Long before her life of fame, the child Elizabeth was taken to Philadelphia, Pennsylvania by a Quaker who had freed her slaves. Continuing to serve the Mistress for whom she had been named, Elizabeth acted as a maid and companion. She also provided entertainment for the guests of her elderly namesake. Upon the death of her Mistress, Greenfield supported herself by giving public and private performances. Greenfield soon gained recognition throughout the Northeast for her performances. She was dubbed "The Black Swan."

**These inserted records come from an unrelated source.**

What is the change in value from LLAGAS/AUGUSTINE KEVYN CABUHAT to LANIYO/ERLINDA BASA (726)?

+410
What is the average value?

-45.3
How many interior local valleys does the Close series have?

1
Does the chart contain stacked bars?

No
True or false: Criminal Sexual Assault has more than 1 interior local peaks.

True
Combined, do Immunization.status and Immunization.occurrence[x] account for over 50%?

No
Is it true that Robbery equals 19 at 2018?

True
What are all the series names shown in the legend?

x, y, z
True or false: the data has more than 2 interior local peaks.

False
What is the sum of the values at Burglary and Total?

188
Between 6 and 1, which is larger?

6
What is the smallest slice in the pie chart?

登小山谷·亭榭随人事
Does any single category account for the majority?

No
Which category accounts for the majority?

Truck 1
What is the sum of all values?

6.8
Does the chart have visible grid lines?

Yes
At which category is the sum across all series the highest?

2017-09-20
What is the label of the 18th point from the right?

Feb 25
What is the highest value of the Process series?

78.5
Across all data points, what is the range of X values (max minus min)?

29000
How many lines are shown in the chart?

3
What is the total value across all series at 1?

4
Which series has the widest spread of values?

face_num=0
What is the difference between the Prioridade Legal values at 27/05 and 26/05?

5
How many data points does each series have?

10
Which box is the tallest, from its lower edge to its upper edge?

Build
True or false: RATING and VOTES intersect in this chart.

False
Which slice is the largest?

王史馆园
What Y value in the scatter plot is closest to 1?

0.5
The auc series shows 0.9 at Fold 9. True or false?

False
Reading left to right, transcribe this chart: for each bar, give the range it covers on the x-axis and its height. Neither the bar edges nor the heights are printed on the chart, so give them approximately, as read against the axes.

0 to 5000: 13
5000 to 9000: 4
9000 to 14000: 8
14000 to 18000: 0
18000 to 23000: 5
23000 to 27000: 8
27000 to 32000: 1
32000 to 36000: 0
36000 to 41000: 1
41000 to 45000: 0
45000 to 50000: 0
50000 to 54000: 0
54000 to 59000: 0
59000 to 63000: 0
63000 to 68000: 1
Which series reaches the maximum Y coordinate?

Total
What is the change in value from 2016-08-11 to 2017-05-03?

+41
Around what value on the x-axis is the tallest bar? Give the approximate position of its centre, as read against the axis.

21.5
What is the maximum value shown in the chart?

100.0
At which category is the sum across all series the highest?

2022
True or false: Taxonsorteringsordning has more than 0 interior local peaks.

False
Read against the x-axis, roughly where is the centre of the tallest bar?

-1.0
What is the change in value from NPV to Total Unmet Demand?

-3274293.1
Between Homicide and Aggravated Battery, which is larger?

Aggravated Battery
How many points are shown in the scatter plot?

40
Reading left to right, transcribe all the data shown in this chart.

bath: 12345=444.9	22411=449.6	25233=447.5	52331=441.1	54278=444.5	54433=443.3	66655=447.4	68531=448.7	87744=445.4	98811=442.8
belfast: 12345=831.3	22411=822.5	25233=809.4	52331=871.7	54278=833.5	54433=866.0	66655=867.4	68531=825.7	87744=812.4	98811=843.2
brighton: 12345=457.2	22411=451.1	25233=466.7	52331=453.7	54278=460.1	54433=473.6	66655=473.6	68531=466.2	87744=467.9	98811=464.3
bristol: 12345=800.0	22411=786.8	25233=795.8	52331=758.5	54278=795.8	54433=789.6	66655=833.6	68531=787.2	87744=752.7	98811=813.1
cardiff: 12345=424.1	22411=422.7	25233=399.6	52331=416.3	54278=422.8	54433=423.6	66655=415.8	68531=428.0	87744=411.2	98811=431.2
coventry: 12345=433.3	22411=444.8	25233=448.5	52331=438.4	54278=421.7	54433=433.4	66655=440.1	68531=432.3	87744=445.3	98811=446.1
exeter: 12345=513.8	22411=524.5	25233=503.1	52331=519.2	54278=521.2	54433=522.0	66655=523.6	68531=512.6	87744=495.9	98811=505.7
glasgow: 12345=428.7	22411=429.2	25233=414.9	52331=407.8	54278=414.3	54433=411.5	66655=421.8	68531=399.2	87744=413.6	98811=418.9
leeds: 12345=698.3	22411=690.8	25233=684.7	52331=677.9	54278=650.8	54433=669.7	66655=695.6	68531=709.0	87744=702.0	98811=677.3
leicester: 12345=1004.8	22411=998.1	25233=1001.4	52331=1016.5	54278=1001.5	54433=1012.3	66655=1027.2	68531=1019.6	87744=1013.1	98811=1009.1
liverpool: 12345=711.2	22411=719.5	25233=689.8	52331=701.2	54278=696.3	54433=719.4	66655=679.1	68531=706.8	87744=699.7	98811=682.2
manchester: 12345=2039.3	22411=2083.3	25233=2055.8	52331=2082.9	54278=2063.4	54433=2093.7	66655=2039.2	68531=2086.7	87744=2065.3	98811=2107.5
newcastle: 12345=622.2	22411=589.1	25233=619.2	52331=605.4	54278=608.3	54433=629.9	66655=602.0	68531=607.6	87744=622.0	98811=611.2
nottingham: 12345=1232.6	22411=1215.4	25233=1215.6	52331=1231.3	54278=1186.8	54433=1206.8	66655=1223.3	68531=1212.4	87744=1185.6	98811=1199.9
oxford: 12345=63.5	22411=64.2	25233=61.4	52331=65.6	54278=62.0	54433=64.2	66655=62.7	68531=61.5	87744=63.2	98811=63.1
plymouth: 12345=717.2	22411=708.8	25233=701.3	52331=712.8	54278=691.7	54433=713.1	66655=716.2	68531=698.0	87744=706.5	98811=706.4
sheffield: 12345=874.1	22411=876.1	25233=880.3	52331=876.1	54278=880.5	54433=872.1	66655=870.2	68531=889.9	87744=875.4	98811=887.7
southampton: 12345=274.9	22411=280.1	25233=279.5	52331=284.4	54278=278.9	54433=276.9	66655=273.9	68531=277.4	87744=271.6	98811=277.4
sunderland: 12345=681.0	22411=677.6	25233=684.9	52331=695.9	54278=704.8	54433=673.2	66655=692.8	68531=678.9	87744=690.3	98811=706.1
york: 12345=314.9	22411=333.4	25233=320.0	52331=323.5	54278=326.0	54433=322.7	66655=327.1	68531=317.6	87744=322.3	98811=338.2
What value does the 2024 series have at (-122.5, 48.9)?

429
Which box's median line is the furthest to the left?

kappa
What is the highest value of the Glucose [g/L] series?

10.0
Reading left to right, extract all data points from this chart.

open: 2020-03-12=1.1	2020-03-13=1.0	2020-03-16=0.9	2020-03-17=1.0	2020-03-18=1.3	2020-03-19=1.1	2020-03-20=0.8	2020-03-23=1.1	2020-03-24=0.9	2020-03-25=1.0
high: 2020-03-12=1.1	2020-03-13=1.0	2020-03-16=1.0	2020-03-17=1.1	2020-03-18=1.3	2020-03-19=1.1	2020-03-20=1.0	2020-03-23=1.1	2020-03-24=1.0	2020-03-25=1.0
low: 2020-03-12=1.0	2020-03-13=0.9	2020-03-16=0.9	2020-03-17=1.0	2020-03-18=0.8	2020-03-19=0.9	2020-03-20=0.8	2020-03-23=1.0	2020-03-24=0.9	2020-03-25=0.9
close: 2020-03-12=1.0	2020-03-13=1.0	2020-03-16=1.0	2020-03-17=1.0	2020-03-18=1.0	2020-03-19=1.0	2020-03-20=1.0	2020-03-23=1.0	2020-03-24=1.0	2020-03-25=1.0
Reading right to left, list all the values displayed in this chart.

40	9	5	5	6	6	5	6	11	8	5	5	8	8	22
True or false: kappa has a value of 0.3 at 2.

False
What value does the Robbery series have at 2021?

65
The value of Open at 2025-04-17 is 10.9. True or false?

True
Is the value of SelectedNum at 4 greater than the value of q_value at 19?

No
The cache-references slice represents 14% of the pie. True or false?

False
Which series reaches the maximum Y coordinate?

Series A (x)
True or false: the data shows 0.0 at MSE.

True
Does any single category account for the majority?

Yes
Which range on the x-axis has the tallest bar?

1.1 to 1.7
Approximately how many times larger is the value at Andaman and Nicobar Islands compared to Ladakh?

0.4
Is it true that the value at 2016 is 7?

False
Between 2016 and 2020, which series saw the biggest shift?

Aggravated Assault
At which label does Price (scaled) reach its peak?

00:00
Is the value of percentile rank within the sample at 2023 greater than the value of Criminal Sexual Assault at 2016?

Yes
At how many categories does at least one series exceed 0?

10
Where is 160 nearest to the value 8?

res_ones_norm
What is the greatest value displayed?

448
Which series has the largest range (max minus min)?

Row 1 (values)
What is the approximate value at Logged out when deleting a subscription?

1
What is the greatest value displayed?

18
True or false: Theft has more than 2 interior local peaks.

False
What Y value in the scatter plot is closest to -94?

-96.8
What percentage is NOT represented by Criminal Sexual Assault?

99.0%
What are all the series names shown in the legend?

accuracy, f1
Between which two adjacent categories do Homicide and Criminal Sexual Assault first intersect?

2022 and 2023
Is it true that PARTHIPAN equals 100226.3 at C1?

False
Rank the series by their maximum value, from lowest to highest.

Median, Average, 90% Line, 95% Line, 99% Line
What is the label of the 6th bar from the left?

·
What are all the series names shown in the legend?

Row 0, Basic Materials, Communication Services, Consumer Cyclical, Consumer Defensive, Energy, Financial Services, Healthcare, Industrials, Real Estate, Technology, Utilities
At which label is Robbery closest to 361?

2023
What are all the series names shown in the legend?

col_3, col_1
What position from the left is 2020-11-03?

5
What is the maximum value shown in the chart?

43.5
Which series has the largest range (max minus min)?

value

In 1853, Greenfield traveled to Europe for engagements in England, Scotland, and Ireland. When an unscrupulous manager abandoned her in London, penniless Greenfield took matters into her own hands. Seeking out a prominent fellow countrywoman also traveling in London, Elizabeth introduced herself to Harriet Beecher Stowe. With Stowe’s help Greenfield was soon performing for English gentry. Before returning to the U.S. she sang in Buckingham Palace in a command performance for Queen Victoria.
During the Civil War Elizabeth Greenfield appeared alongside speakers such as Frederick Douglass and Frances E.W. Harper. She also traveled throughout the country raising funds for various "colored" aged and orphan societies. Elizabeth Taylor Greenfield died in Philadelphia on March 31, 1876.
No Author Given, The Black Swan at Home and Abroad; or A BiographicalSketch of Miss Elizabeth Taylor Greenfield (Philadelphia: W.S. Young,Printer, 1855); Edward T. and Janet W. James, eds., Notable AmericanWomen: 1607-1950; A Biographical Dictionary Vol. II (Cambridge: HarvardUniversity Press, 1971), pp. 87-89.